Wednesday, August 24, 2011

Challenging Spots for Gold Panning - "Cherry Creek"









From the Colorado Geological Survey, Department of Natural Resources, Denver, CO 2009



Challenging Spots for Gold Prospecting and Panning in Colorado




The Cherry Creek Divide Area
Araphahoe, Denver, Douglas and Elbert Counti


This area boasts the locations of the significant gold strikes of 1858 by William Greeneberry Russell and his party, which led to the "Pikes Peak or Bust" gold rush of the following year.



The first worthwhile goldstrike was on the South Platte River, in Denver County, near Overland Park between 8th Ave and Jewell. The most productive deposits found were on Big Dry Creek, Newlin and Russellville Gulches in the Cherry Creek drainage in Douglas County and on Ronk (now called Gold Creek) and Gold Run gulches to the east of Russellville gulch in Elbert County.


These placers were abandoned by the end of 1859, as the miners left for the richer goldstrikes at higher elevations such as Idaho Springs, Central City and elsewhere that same year.


However there has been both gulch and drift mining in the Cherry Creek drainage from time to time since, especially individual and small-scale operations during the depression and at other times as well.



The gulches in which the placers lie drain the Cherry Creek Divide, which is capped by the Oligocene Castle Rock conglomerate. This formation forms "Castle Rock" overlooking the town of the same name. To the NE of Castle Rock town the conglomerate has been eroded by streams and now is represented only by remnants capping buttes along the divide.
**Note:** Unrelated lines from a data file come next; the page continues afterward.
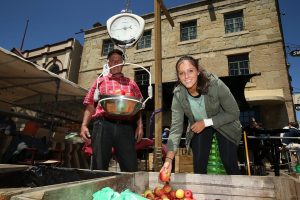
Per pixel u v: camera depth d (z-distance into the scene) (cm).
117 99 206
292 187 143
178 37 1248
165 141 600
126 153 252
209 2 1223
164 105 790
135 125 306
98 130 251
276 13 1073
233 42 1116
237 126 237
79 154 614
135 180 167
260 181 157
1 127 448
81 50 1631
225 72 1088
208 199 170
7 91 843
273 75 989
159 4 446
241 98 704
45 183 192
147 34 1358
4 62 579
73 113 905
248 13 1129
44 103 877
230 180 167
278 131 397
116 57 277
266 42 1046
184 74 221
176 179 183
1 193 90
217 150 251
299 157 545
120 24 263
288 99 938
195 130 230
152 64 1259
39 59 1659
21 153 451
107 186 129
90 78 1448
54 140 575
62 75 1492
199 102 238
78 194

Many hillslopes have residual pebbles and cobbles on them derived from the erosion of the conglomerate.



These are terraces or benches at many places along the streams. Along the S Platte the terraces are 40 feet above the level of the river. These benches extend into Cherry Creek and its tributaries, their height diminishing upstream.


Gold has been found in the terraces and in the stream beds. Testing has shown that gold in the bench placers lies on or near bedrock but gold in the stream beds is nearer the surface.


The Castle Rock conglomerate contains gold at numerous locations in this area.

In upper Newlin gulch near the forks, the lens shaped beds of gravel were found to contain up to one ounce of gold per ton in individual samples. These lens shaped deposits were 5-40 feet above modern stream levels, near the base of the Castle Rock formation itself.


The gold in the Castle Rock formation/Cherry Creek drainage placers was typically fine-grained - 10 to 50 colors per milligram. Miners described it as almost flour gold and complained of the difficulty of its recovery from the clayey gravel matrix. Even so, colors up to one-sixteenth inch diameter were found. The Castle Rock formation gold is among the purest placer gold on earth, characteristically about .990 fine!


The source of the stream and terrace placer gold is the Castle Rock conglomerate and fossil stream placers in it. That the source is fossil stream channels explains the erratic distribution of gold among the gulches and also the erratic distribution within each of the gulches.


Access is difficult because of the extensive development in the area. There is little water and the gravels must be packed out.


Remember to always get permission before entering any property, backfill all holes and leave your site cleaner than you found it.